We generalize the formalism of local wave activity of quasi-geostrophic potential vorticity to water vapor, defined as LWA-V, and derive the LWA-V budget equation. LWA-V measures the waviness of moisture contours from the hypothetical zonal symmetry in the eddy-free atmosphere. It delineates well the northward moisture intrusion and the filamentary feature of AR events. In climatology, the LWA-V budget is maintained by the LWA-V tendency due to moisture flux convergence, as the local gain, and the LWA-V tendency due to precipitation and evaporation, as the net loss. Compared with the traditional moisture budget, the climatological LWA-V and LWA-V budget terms are more consistent in structure and are able to delineate the climatological AR. Moisture flux convergence is the dominant process for the intensification and movement of the LWA-V center associated with the AR event while the combination effect of evaporation and precipitation is mainly a sink of LWA-V during the entire life cycle of the AR, which is consistent with traditional moisture budget analysis. Furthermore, utilizing the Lagrangian aspect of LWA-V, we demonstrate, in a quantitative way, that the original latitudes of the largest precipitable water of the AR event are in the tropical region, much larger than the climatological mean value.

d. Predictability of El Niño with the Conditional Nonlinear Optimal Perturbation (CNOP) Approach

The conditional nonlinear optimal perturbation (CNOP) approach is developed to find the optimal initial perturbation or parameter perturbation of a model, or the optimal combined mode of initial perturbations and model parameter perturbations, within given constrains. Mathematically, it solves a nonlinear constrained maximization problem by introducing Lagrangian multipliers to the first-order variational of the objective function. The CNOP of initial perturbations is a natural generalization of linear singular vector to nonlinear regime and has been used in stability, sensitivity, and predictability studies. The optimal mode will have the largest nonlinear evolution at a prediction time, and thus provide an estimation of the upper bound of the predictability limit. CNOP can also be used to determine the relative roles of initial errors and parameter errors in model prediction errors of various weather and climate events, such as Typhoon, ENSO, and ocean’s thermocline circulations.

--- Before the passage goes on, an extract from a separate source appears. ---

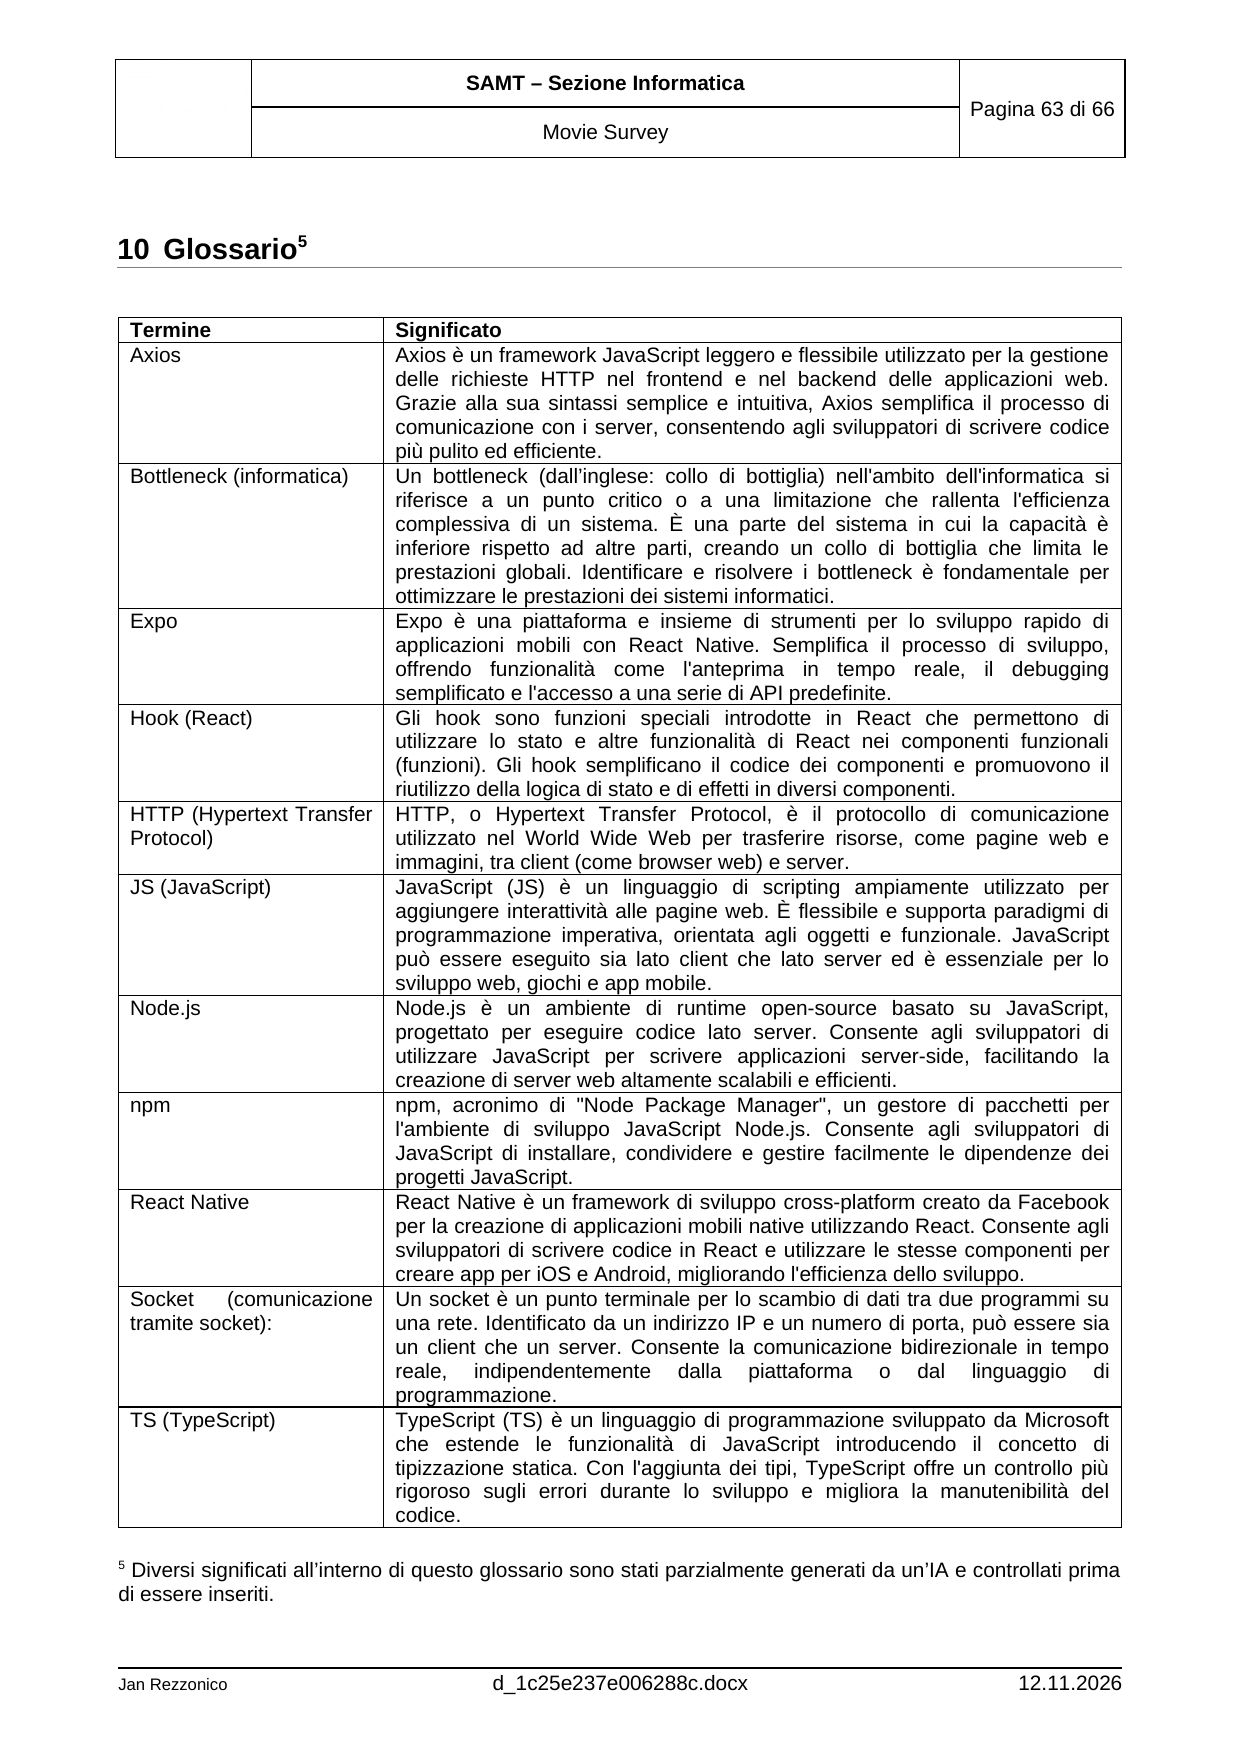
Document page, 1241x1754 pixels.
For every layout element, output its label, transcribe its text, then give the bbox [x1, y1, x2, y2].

For example, we find that the parameter errors play only a trivial role in the occurrence of “spring predictability barrier” for El Niño events, indicating that the forecast skill of ENSO could be greatly increased by improving the initialization of the forecast model. In another work, we demonstrate that, with the Zebiak-Cane model, the CNOP-type precursors are highly likely to evolve into El Niño events and tend to exhibit the peak-phase locking of El Niño at the correct time (i.e., end of the year). Furthermore, by contrasting to the evolution of El Niño events from the same CNOP-type precursors in the linearized Zebiak-Cane model, we reveal that nonlinearities (e.g., nonlinear temperature advections, as well as the induced anomalous SST differences and westerlies) play a crucial role in leading El Niño events to peak at the end of the year.